14

My dad passed away in February, and since then I've been spending time with his past, since I no longer have a 'present' with him.

In 1967 he did his master's thesis at the University of North Dakota on the equivalence of convergence in nets (he used the term Moore-Smith spaces) and filters.

I remember my dad saying that he and his thesis advisor found the result in his thesis published elsewhere after it was accepted, and that it took a bit of effort for them to find it. But at the same time, a paper from 1955 says that the equivalence of nets and filters was already well-known at that time.

I guess I'm looking for the context of the thesis, historical and otherwise. For example, does the thesis show equivalence by a different approach than what was typically used to show equivalence?

The thesis is online here: Convergence in Topological Spaces

1 Answers1

9

The mentioned article from 1955 by Bartle says, "It is well-known that these theories are equivalent in the sense that there are no proofs attainable by one that cannot be reached by the other." This does not quite say that any formal equivalences are known results. Indeed, Bartle proves some of these without giving another reference for them.

That a filter base is a net under reverse inclusion and that the filter base converges to a point in a topological space if and only if each net of "selectors" converges to the point is Theorem 8 in

Birkhoff, Garrett. "Moore-Smith convergence in general topology." Annals of Mathematics 38.1 (1937): 39-56.

Birkhoff didn't use the name "filter base," though; he introduced the idea himself independently in a presentation in 1935.

The result that the family of sets containing some remainder of a net are filters, and that every filter can be obtained this way is Satz 1.3 in

Sonner, Hans. "Die Polarität zwischen topologischen Räumen und Limesräumen." Archiv der Mathematik 4.5 (1953): 461-469.

This result corresponds to Theorem 4.1. in your father's thesis. Sonner writes that this was proven first by Jürgen Schmidt, who (in the next paper) denied this and claims this was probably already known.
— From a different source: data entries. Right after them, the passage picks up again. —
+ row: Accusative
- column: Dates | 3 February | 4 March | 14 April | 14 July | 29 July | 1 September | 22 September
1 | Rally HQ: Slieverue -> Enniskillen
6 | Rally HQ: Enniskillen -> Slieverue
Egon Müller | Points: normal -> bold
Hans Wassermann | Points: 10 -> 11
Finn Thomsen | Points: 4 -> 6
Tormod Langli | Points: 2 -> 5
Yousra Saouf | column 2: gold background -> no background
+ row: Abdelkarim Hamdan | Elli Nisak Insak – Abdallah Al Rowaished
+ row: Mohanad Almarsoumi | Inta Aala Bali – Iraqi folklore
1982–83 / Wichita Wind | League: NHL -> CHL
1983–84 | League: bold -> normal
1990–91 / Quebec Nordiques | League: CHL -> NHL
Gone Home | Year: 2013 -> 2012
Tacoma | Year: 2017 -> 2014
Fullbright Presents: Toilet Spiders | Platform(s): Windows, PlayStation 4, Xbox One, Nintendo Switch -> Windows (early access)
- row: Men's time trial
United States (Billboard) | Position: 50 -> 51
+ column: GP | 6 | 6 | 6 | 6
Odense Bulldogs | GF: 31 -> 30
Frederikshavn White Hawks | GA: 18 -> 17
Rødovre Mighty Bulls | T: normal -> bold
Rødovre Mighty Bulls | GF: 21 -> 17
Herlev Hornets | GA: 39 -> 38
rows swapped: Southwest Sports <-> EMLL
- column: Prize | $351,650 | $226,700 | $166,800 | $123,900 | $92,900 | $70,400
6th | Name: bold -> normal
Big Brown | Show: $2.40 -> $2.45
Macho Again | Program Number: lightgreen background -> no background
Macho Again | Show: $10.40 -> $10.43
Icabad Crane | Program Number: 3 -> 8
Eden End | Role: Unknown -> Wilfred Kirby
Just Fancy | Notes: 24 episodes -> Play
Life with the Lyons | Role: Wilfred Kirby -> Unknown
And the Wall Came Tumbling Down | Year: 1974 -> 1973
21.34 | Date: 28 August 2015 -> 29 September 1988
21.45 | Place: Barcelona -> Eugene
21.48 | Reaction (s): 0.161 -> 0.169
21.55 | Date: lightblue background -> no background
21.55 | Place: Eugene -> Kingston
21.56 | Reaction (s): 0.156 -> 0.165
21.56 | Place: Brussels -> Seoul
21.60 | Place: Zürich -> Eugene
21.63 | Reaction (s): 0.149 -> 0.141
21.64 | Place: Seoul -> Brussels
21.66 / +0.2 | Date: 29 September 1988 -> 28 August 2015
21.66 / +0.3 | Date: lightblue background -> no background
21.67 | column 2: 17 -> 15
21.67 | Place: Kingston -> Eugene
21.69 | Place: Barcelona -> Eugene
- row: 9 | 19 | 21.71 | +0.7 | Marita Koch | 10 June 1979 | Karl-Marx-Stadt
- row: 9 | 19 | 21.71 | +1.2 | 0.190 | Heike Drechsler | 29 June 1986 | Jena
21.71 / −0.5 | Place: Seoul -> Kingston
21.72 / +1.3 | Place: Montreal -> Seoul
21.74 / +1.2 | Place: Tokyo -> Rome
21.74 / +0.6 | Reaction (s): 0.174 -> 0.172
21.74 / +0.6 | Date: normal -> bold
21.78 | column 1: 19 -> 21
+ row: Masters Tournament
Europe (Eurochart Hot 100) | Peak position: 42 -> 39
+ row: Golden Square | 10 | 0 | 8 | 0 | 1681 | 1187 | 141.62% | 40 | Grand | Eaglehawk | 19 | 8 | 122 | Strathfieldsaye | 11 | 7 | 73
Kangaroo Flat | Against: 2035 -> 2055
A result that identifies filter with the intersection of eventuality filters obtained by selectors is given in

Bruns, Günter, and Jürgen Schmidt. "Zur Äquivalenz von Moore‐Smith‐Folgen und Filtern." Mathematische Nachrichten 13.3‐4 (1955): 169-186.

The statement is very different, but the idea parallels Lemma 4.1 and Theorem 4.2 in your father's thesis. However, your father constructed essentially a single "maximal" net of this form.

Relevant to the question, Bruns and Schmidt write that there was wide vague agreement that filters and nets are equivalent without precise results actually relating them.

The same construction of a filter (base) from a net is given as Proposition 2.1.(a)

Bartle, Robert G. "Nets and filters in topology." The American Mathematical Monthly 62.8 (1955): 551-557.

To obtain directed sets from filters, Bartle also uses reverse inclusion in Proposition 2.3(a). There is a footnote right before Proposition 2.3 that gives a different way to associate a directed set and a net with a filter. This is exactly the version that your father used in his thesis. Bartle credits a referee for suggesting it and mentions that the corresponding eventuality filter is then the original filter, which is Theorem 4.2 in your father's thesis.